Der Kemnader Kreis ist ein Zusammenschluss von über 70 Unternehmern der Region des mittleren Ruhrgebiets Bochum, Hattingen, Herne und Witten, die sich zum Ziel gesetzt haben, Kunst und Kultur zu fördern. Über 30.000 Euro Fördergelder werden pro Jahr z.B. an die Ruhrtriennale, das Prinz-Regent-Theaters, das Figurentheaterfestival Fidena, das Klavierfestival, aber auch an viele kleine Kulturorganisationen vergeben.

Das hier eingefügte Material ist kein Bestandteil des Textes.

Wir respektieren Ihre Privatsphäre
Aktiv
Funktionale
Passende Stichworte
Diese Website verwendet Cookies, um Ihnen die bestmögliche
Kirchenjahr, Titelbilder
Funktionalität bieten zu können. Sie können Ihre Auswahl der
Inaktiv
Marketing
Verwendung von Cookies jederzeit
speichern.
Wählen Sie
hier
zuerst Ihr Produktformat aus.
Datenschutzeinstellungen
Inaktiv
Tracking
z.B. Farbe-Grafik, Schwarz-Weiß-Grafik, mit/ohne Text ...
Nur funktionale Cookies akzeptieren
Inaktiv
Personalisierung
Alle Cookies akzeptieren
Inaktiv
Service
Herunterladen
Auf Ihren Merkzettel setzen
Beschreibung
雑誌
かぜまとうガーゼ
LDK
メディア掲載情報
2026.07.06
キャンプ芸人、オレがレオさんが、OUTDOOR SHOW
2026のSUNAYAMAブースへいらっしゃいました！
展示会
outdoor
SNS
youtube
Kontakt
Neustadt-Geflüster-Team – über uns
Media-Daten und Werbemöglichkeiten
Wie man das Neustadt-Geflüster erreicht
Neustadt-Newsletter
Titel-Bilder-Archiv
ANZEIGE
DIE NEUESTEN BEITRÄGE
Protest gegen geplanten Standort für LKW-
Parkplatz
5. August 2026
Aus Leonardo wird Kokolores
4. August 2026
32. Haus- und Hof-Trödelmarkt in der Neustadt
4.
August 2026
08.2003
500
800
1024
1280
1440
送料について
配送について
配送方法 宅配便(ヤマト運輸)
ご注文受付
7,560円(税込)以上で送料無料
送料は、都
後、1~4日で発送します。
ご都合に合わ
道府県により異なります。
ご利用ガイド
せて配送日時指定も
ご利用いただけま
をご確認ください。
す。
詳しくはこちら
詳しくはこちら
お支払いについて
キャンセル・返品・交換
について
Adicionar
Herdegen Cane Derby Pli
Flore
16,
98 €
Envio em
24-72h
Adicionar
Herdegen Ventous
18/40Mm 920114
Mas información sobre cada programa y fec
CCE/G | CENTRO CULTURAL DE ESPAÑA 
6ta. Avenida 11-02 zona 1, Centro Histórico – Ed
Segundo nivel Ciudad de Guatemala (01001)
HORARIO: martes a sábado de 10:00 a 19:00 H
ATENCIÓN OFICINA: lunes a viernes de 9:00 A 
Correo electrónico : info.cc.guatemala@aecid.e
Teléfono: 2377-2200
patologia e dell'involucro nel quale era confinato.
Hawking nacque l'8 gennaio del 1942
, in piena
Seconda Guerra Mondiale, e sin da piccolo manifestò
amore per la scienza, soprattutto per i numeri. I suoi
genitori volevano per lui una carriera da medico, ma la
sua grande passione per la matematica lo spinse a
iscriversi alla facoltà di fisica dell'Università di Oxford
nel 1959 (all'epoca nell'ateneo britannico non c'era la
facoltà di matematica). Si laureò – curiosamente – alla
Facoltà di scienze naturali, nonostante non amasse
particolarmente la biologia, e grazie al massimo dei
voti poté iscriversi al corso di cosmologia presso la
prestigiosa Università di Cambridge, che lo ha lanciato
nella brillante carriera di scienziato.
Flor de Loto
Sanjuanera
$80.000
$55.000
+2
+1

Viele Projekte seit 1989 gefördert

Zu den Projekten des Kemnader Kreises zählt zudem das „Bochumer Bankgeheimnis“: Geschichten von Autoren wie Frank Goosen können per QR-Code an bestimmten Parkbänken per Smartphone vor Ort angehört werden.

Die Gründung des Kemnader Kreises erfolgte 1989 auf Initiative der IHK Mittleres Ruhrgebiet. Ziel ist die nachhaltige Förderung von Kunst und Kultur. Im Dialog mit öffentlichen Institutionen und privaten Initiativen gibt der „Kreis“ Impulse, die zur Meinungs- und Angebotsvielfalt beitragen.